Le poison a contaminé les cours d'eau d’Europe centrale – depuis la Tisza jusqu’au Danube. La Hongrie a estimé que la fuite avait provoqué la mort d’un millier de tonnes de poissons. 

Après l'accident, les autorités roumaines ont délivré de nouveaux permis environnementaux à la société qui exploitait le site de Baia Mare. Elles ont autorisé l’entreprise à continuer de stocker des produits chimiques dans le réservoir dont le barrage s’était rompu. 

Vasile Tătar estimait que le stockage et l’utilisation de cyanure par l’entreprise mettaient en danger la santé des habitants de la région. Il a affirmé que son fils Paul avait développé de l’asthme en raison de la pollution toxique.

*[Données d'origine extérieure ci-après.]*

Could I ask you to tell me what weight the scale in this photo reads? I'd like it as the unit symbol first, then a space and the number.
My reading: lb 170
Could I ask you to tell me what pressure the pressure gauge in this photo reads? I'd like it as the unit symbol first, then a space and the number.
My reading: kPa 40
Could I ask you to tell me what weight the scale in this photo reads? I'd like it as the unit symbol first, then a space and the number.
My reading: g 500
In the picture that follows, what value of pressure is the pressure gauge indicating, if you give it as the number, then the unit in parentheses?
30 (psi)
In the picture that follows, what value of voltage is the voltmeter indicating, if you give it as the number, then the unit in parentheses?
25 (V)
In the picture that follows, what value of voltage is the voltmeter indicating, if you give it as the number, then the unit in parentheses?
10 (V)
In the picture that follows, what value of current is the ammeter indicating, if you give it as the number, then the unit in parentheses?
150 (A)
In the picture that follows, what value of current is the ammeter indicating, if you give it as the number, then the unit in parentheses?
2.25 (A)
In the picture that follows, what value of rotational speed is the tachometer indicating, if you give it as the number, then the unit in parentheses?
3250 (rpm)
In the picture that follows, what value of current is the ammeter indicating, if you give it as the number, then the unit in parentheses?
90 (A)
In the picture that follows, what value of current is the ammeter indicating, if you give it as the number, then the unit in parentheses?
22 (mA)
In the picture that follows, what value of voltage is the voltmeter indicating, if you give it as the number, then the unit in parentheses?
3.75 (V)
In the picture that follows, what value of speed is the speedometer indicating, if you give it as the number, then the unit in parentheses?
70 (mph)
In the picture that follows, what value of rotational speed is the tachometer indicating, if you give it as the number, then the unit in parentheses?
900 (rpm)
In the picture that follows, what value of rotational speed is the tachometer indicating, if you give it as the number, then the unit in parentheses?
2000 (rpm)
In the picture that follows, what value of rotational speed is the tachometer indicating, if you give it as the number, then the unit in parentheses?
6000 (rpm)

Il a porté plainte auprès des autorités pour obtenir que l’entreprise soit privée de sa licence d'exploitation et que des mesures soient prises contre la direction de celle-ci. Ses plaintes ont été rejetées. 

Arrêt de la Cour européenne des droits de l'homme

La Cour européenne a estimé que la Roumanie avait manqué à son obligation d'évaluer les risques liés à l’activité de la société et de prendre des mesures appropriées pour sauvegarder le droit de Vasile et de Paul de bénéficier d’un environnement sain et protégé. 

Selon la Cour, le grand public aurait dû être informé des risques potentiels et avoir le droit de participer au processus décisionnel concernant les questions environnementales. Au lieu de cela, la population s’est vu refuser l'accès aux conclusions des principales enquêtes et études.

Suites

Au moment où la Cour européenne a rendu son arrêt, la Roumanie avait adopté de nouvelles lois réglementant les activités industrielles dangereuses. Elle avait notamment ratifié la Convention de la CEE-ONU sur l’accès à l’information, la participation du public au processus décisionnel et l’accès à la justice en matière d’environnement (Convention d’Aarhus). 

Plus récemment, la Roumanie a adopté en 2013 une loi sur les émissions industrielles et, en 2016, une loi sur le contrôle des risques d'accidents majeurs impliquant des substances dangereuses. 

Les nouvelles activités industrielles sont désormais soumises à une autorisation obligatoire tous les cinq ou dix ans. Les autorisations industrielles peuvent être révisées si de nouveaux impacts environnementaux apparaissent. En cas de manquements, les autorisations peuvent également être suspendues ou des sanctions imposées.